If you want to understand more about Linux groups and file permissions, start here.
The Arch Bug
When you install PostgreSQL on Manjaro you run into the Arch bug. Manjaro is Arch Linux based. When you hear about Linux being an “expert friendly” operating system with an uninviting community, you are most likely hearing a story about someone’s adventure into Arch. Just signing up for the user forum should tell you what you are in for.
Basically, the bug is Arch deciding to change a default from false to true. So, if you’ve been using my xpnsqt application to keep track of your expenses for filing taxes; (Tax season is just around the corner people!) you will see something like this when you try to load your CSV backup files.
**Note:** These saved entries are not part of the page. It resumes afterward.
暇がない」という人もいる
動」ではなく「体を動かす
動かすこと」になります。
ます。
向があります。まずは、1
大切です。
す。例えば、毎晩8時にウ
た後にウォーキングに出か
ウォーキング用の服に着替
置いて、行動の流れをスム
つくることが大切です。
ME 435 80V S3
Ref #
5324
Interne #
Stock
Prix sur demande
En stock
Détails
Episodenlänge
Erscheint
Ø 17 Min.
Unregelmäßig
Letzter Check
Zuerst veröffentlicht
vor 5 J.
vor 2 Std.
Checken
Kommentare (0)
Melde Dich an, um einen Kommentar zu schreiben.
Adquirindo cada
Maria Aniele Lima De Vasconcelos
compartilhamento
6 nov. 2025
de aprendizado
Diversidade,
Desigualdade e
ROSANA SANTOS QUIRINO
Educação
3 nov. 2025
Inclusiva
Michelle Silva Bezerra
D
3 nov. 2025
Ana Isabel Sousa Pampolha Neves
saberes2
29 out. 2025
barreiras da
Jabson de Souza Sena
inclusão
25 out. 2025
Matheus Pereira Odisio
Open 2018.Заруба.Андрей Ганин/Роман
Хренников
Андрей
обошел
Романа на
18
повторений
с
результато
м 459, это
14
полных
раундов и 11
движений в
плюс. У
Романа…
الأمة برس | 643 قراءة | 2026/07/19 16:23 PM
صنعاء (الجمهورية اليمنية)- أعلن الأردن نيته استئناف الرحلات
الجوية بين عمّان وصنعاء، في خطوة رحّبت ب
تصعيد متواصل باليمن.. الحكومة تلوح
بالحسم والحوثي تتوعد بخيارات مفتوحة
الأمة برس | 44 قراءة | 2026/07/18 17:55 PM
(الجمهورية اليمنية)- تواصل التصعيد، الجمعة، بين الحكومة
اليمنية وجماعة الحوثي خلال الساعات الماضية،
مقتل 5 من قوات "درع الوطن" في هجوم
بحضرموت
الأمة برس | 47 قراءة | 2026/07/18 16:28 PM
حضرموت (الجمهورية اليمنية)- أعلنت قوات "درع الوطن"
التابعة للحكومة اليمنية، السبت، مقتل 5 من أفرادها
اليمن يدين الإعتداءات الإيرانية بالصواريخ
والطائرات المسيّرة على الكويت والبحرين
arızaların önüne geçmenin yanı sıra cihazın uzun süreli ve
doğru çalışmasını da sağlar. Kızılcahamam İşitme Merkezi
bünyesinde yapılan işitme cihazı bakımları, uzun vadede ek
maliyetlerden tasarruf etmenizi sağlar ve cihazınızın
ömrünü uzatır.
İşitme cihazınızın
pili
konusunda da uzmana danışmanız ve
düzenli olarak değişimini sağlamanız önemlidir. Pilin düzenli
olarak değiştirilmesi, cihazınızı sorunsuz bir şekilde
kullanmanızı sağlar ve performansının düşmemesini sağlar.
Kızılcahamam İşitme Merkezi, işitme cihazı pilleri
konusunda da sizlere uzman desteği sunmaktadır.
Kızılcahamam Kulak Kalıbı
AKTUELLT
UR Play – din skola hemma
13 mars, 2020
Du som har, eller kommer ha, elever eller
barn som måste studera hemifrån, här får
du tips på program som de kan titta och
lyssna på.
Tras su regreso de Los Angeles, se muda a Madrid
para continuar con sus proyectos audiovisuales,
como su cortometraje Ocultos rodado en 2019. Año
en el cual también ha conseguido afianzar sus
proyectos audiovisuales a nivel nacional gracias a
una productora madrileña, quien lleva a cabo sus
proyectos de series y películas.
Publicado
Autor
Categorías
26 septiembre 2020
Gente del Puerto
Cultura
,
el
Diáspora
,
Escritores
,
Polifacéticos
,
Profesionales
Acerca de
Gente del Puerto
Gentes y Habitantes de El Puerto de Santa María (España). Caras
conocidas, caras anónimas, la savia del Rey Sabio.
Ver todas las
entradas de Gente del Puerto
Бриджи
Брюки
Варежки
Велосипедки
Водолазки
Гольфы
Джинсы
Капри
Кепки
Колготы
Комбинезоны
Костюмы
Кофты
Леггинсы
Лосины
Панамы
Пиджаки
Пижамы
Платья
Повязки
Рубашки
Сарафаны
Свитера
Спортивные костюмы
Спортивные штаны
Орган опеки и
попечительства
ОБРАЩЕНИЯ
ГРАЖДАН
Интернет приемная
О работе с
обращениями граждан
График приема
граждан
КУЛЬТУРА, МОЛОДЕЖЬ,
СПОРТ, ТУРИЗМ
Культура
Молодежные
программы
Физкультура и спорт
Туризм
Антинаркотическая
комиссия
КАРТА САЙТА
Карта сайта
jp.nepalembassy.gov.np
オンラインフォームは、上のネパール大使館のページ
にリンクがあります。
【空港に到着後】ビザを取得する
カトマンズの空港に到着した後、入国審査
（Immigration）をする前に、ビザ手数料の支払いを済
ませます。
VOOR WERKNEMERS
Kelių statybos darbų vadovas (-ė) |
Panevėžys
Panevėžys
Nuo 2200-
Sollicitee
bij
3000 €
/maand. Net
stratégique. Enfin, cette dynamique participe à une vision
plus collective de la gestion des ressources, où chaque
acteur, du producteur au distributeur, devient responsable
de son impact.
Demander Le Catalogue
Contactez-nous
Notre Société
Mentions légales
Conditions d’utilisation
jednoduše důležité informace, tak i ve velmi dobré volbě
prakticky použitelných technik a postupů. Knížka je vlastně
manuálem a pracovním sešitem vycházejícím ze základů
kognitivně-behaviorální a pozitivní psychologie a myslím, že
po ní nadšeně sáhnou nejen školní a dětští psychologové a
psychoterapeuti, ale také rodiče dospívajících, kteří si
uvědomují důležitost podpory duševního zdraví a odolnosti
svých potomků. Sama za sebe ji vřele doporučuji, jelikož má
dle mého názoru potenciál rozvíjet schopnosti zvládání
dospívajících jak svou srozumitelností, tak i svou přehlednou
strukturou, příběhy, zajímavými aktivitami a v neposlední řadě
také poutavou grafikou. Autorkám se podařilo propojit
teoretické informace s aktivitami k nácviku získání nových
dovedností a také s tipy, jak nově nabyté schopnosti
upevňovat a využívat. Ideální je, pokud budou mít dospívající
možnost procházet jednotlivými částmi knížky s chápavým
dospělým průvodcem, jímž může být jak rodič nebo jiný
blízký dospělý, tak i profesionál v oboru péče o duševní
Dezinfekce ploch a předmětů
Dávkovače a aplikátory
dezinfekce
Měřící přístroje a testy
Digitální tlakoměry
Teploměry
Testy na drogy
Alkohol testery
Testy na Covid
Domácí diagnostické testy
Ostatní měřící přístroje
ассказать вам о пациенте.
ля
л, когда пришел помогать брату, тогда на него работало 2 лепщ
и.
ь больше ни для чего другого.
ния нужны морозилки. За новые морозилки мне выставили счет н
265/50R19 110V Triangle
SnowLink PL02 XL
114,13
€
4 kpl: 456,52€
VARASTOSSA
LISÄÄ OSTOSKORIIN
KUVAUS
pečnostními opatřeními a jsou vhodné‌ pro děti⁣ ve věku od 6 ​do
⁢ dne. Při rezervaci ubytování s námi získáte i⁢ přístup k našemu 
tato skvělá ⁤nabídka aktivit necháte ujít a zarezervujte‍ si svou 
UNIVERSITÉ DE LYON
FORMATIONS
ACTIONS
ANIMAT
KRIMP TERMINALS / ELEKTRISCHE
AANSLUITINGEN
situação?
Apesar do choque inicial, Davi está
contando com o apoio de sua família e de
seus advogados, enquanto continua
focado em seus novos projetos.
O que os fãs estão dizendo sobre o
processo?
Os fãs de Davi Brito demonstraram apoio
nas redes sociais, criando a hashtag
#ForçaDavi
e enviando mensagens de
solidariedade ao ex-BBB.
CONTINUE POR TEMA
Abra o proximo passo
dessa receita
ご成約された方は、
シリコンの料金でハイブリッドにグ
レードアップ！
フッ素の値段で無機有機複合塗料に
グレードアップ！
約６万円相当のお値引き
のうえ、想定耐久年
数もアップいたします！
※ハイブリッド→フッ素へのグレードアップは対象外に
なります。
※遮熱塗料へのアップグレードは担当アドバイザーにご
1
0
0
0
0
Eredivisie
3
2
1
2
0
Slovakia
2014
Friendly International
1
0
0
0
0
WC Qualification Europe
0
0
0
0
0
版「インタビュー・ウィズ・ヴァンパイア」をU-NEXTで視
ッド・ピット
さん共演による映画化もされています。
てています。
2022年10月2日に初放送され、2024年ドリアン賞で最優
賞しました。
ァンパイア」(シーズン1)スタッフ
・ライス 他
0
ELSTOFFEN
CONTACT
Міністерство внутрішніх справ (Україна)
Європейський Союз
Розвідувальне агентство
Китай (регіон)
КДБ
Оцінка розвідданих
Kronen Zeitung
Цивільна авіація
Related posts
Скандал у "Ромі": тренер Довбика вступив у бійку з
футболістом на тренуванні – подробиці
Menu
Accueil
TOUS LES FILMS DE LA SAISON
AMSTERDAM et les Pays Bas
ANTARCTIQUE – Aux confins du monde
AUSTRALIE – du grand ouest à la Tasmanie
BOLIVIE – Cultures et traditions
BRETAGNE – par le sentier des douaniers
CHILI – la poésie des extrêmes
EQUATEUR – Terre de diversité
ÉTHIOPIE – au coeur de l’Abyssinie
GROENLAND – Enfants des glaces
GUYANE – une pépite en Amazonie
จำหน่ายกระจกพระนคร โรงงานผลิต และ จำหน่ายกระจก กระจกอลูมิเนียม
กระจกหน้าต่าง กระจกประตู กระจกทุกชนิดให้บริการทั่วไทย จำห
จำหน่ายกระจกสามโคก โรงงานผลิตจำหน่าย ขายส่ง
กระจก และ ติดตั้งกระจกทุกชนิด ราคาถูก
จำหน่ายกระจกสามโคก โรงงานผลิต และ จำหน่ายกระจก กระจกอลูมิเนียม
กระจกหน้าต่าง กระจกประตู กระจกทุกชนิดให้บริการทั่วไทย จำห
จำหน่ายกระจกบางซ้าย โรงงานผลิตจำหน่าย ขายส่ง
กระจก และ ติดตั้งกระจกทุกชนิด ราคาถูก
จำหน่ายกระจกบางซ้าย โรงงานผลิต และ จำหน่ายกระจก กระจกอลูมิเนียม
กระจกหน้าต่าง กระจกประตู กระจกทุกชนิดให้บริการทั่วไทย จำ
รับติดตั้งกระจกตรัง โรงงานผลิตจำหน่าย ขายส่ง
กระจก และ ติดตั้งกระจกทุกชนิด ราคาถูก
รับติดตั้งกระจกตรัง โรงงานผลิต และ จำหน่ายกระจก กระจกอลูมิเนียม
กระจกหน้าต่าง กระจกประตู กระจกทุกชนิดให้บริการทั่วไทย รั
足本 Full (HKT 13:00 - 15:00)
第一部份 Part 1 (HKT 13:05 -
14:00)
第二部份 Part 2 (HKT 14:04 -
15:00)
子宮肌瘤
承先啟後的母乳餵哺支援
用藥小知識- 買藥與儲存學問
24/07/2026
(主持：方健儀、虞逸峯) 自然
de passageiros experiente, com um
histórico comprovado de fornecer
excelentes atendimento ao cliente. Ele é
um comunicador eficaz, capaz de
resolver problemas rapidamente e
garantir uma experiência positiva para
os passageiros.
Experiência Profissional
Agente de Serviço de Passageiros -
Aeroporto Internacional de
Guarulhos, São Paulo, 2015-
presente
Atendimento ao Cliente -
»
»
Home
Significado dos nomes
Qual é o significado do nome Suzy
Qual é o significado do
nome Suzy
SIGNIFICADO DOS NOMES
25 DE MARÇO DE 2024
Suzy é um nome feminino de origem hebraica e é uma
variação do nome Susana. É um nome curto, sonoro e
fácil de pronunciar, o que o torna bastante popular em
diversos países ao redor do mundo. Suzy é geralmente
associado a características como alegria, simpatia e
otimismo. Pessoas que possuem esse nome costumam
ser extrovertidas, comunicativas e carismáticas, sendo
'/home/roland/postgres_tax_backups/tax_2019_payees.csv' -> '/tmp/tax_2019_payees.csv'
'/home/roland/postgres_tax_backups/tax_2020_categories.csv' -> '/tmp/tax_2020_categories.csv'
'/home/roland/postgres_tax_backups/tax_2020_expenses.csv' -> '/tmp/tax_2020_expenses.csv'
'/home/roland/postgres_tax_backups/tax_2020_payees.csv' -> '/tmp/tax_2020_payees.csv'
;;;;;
;;;;;
;;;;; Loading 1992
;;;;;
;;;;;
creating tax tables
Importing … 1992
psql:import_it.sql:1: ERROR: could not open file "/tmp/tax_1992_payees.csv" for reading: No such file or directory
HINT: COPY FROM instructs the PostgreSQL server process to read a file. You may want a client-side facility such as psql's \copy.
psql:import_it.sql:2: ERROR: could not open file "/tmp/tax_1992_categories.csv" for reading: No such file or directory
HINT: COPY FROM instructs the PostgreSQL server process to read a file. You may want a client-side facility such as psql's \copy.
psql:import_it.sql:3: ERROR: could not open file "/tmp/tax_1992_expenses.csv" for reading: No such file or directory
HINT: COPY FROM instructs the PostgreSQL server process to read a file. You may want a client-side facility such as psql's \copy.
setval
Since roughly the 1970s /tmp has been that unprotected no-mans land where you didn’t leave stuff sit for long. Most distros point temp environment variables for each user to /tmp/user-name and make that a directory owned by the user. This gives you some protection.
You know, the average schmoe using Linux at home or work doesn’t know much about Linux really. They’ve always used a desktop and only open a terminal when it is absolutely necessary.
Sysadmins on the other hand, should know all about systemctl overrides. They also would have been the only one who wanted this turned on. Seriously, there is no account information with my xpnsqt thing. I suspect there is no account information in your recipe database. How about the database you created to keep track of your music collection? DVDs?
When you install PostgreSQL on Manjaro – The Schmoe Tactic
At some point everyone is a schmoe because he universe likes to laugh at people. The schmoe approach will do just enough research to find out what value they need to change.
cd /usr/lib/systemd/system
sudo cp postgresql.service postgresql.service_original
sudo jed postgresql.service
You may not have jed installed. You should, but you probably didn’t install it. Use nano or whatever terminal emulator you have installed.
Save an exit. The dutiful schmoe will then do the following:
sudo cp postgresql.service postgresql.service_fixed
Why? Because every update will probably walk on this file. The dutiful schmoe can use a diff utility like Meld to compare the before and after so they can remember what needed to be fixed.
When you install PostgreSQL on Manjaro – Shoulda Done
sudo systemctl edit postgresql.service
The dark lore of the override file won’t be immediately obvious. You cannot just override the value. You have to override the value under a tag/section whatever the name is this week.
Yeah, Arch did this to you. Every other distro I’ve used realizes your typical desktop user won’t know how to fix this. Far too many will be a schmoe, constantly fixing that file.
No Matter Which Approach
No matter which approach you take, your changes will not take effect until you either reboot or restart PostgreSQL.